▸ **Brief**: Find the line with "plush toy: none" in the data below, then restate it and all remaining lines exactly, adding nothing.

▸ **Data segment**:
+ + +

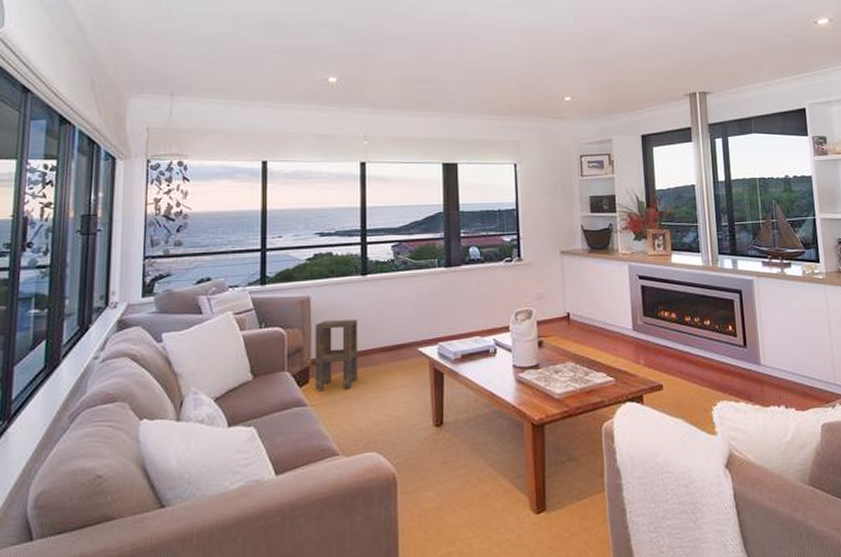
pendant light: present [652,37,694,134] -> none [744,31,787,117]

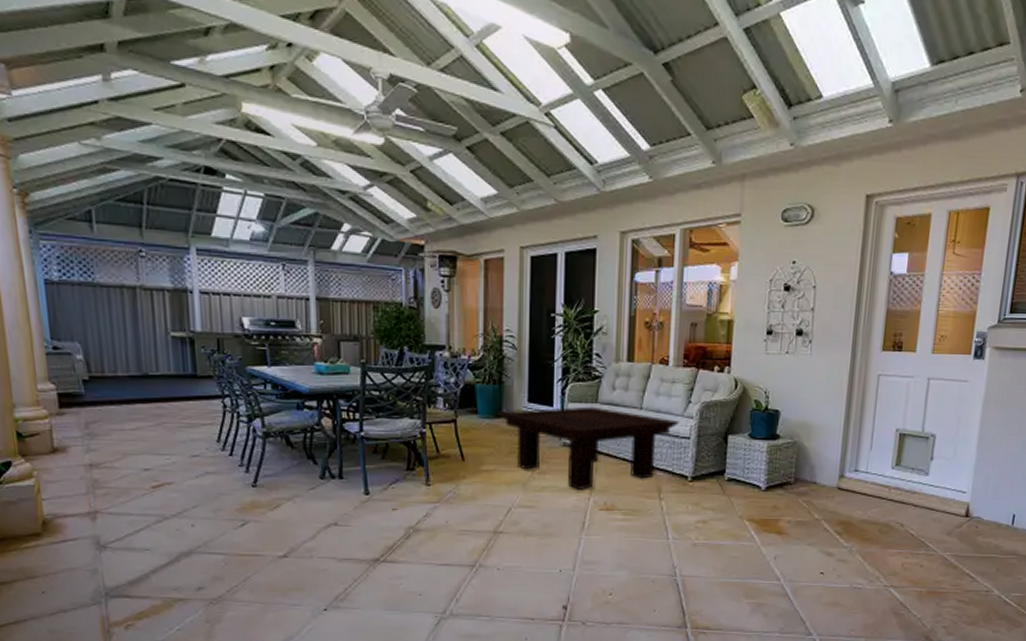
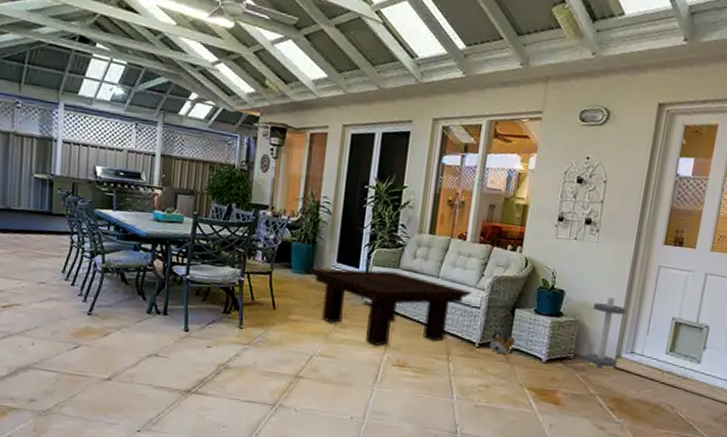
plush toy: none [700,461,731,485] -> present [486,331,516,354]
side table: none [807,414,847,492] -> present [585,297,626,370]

+ + +

▸ **Result of the task**:
plush toy: none [700,461,731,485] -> present [486,331,516,354]
side table: none [807,414,847,492] -> present [585,297,626,370]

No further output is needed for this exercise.